WHAT THE EXERCISE ASKS
With pictures left out, output exactly the lines of the listing below from the line that has "LUXE LUANA NA" to the line that has "De Madrid à Barcelone, mission", both lines kept.

MATERIAL SHOWN

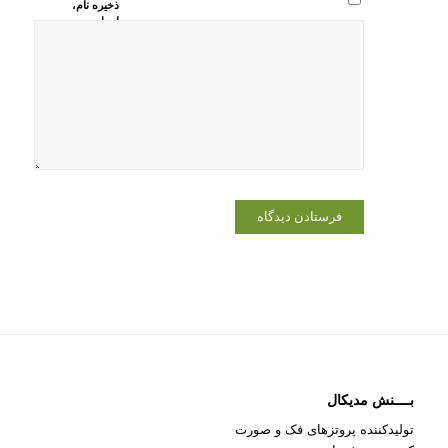
ذخیره نام،
ایمیل و
وبسایت من
در مرورگر
برای زمانی
که دوباره
دیدگاهی
می‌نویسم.
بــــنش مدیکال
تولیدکننده پروتزهای فک و صورت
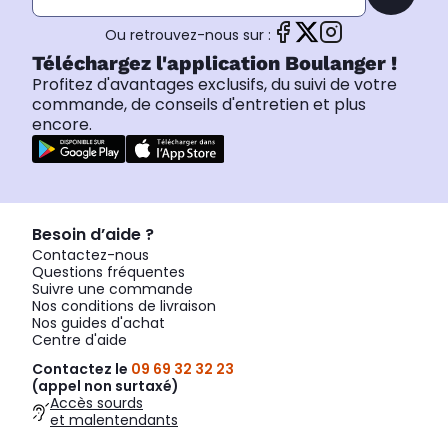
Ou retrouvez-nous sur :
Téléchargez l'application Boulanger !
Profitez d'avantages exclusifs, du suivi de votre
commande, de conseils d'entretien et plus
encore.
Besoin d’aide ?
Contactez-nous
Questions fréquentes
Suivre une commande
Nos conditions de livraison
Nos guides d'achat
Centre d'aide
Contactez le
09 69 32 32 23
(appel non surtaxé)
Accès sourds
et malentendants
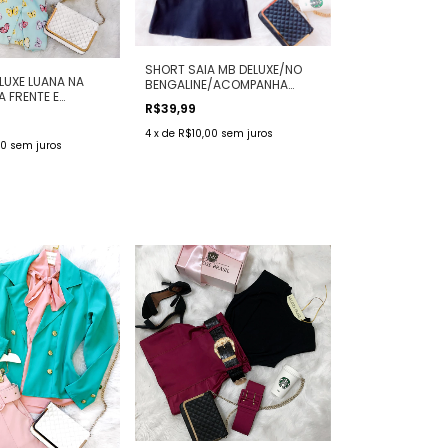
SHORT SAIA MB DELUXE/NO
LUXE LUANA NA
BENGALINE/ACOMPANHA
A FRENTE E
CINTO/ATRÁS É SHORT ( COR
R$39,99
SAIA ( ESTAMPA
PRETO)
OLETAS FUNDO
4
x
de
R$10,00
sem juros
50
sem juros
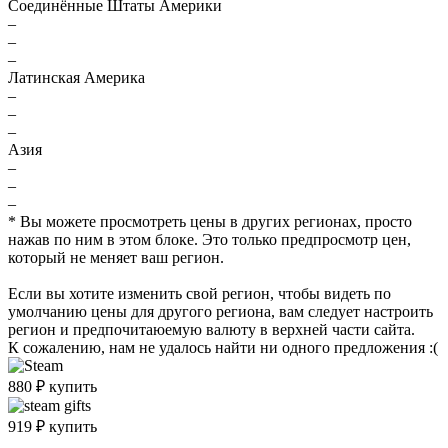
Соединённые Штаты Америки
–
–
–
Латинская Америка
–
–
–
Азия
–
–
–
* Вы можете просмотреть цены в других регионах, просто
нажав по ним в этом блоке. Это только предпросмотр цен,
который не меняет ваш регион.
Если вы хотите изменить свой регион, чтобы видеть по
умолчанию цены для другого региона, вам следует настроить
регион и предпочитаюемую валюту в верхней части сайта.
К сожалению, нам не удалось найти ни одного предложения :(
880
₽
купить
919
₽
купить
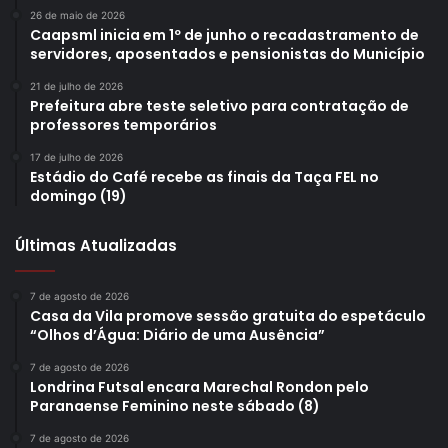
26 de maio de 2026
Caapsml inicia em 1º de junho o recadastramento de
servidores, aposentados e pensionistas do Município
21 de julho de 2026
Prefeitura abre teste seletivo para contratação de
professores temporários
17 de julho de 2026
Estádio do Café recebe as finais da Taça FEL no
domingo (19)
Últimas Atualizadas
7 de agosto de 2026
Casa da Vila promove sessão gratuita do espetáculo
“Olhos d’Água: Diário de uma Ausência”
7 de agosto de 2026
Londrina Futsal encara Marechal Rondon pelo
Paranaense Feminino neste sábado (8)
7 de agosto de 2026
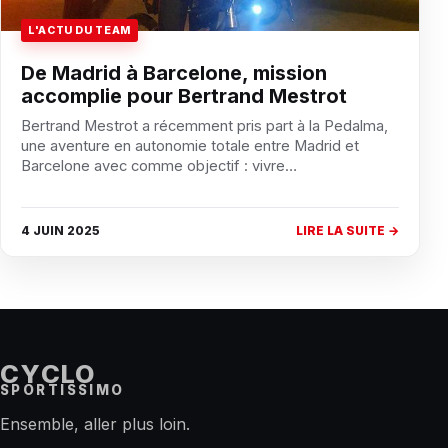
L'ACTU DU TEAM
De Madrid à Barcelone, mission
accomplie pour Bertrand Mestrot
Bertrand Mestrot a récemment pris part à la Pedalma,
une aventure en autonomie totale entre Madrid et
Barcelone avec comme objectif : vivre…
4 JUIN 2025
LIRE LA SUITE →
CYCLO
SPORTISSIMO
Ensemble, aller plus loin.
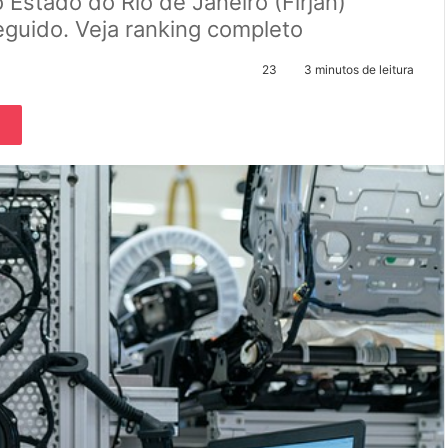
Estado do Rio de Janeiro (Firjan)
guido. Veja ranking completo
23
3 minutos de leitura
Pocket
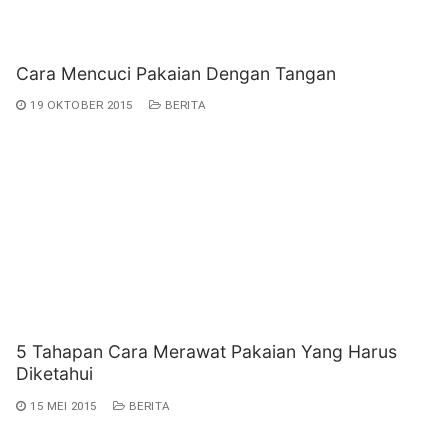
Cara Mencuci Pakaian Dengan Tangan
19 OKTOBER 2015
BERITA
5 Tahapan Cara Merawat Pakaian Yang Harus
Diketahui
15 MEI 2015
BERITA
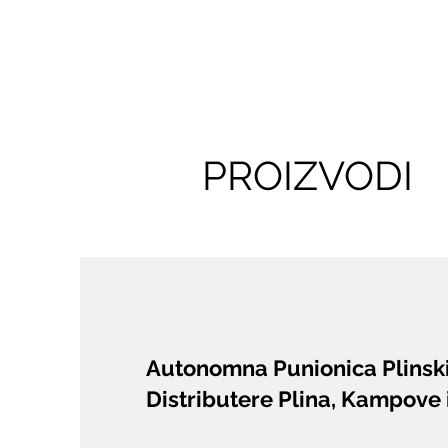
PROIZVODI
Autonomna Punionica Plinsk
Distributere Plina, Kampove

WORKED SOLUTION
LUXE LUANA NA
BENGALINE/ACOMPANHA
A FRENTE E
CINTO/ATRÁS É SHORT ( COR
R$39,99
SAIA ( ESTAMPA
PRETO)
OLETAS FUNDO
4
x
de
R$10,00
sem juros
50
sem juros
Соединённые Штаты Америки
–
–
–
Латинская Америка
–
–
–
Азия
–
–
–
* Вы можете просмотреть цены в других регионах, просто
нажав по ним в этом блоке. Это только предпросмотр цен,
который не меняет ваш регион.
Если вы хотите изменить свой регион, чтобы видеть по
умолчанию цены для другого региона, вам следует настроить
регион и предпочитаюемую валюту в верхней части сайта.
К сожалению, нам не удалось найти ни одного предложения :(
880
₽
купить
919
₽
купить
26 de maio de 2026
Caapsml inicia em 1º de junho o recadastramento de
servidores, aposentados e pensionistas do Município
21 de julho de 2026
Prefeitura abre teste seletivo para contratação de
professores temporários
17 de julho de 2026
Estádio do Café recebe as finais da Taça FEL no
domingo (19)
Últimas Atualizadas
7 de agosto de 2026
Casa da Vila promove sessão gratuita do espetáculo
“Olhos d’Água: Diário de uma Ausência”
7 de agosto de 2026
Londrina Futsal encara Marechal Rondon pelo
Paranaense Feminino neste sábado (8)
7 de agosto de 2026
L'ACTU DU TEAM
De Madrid à Barcelone, mission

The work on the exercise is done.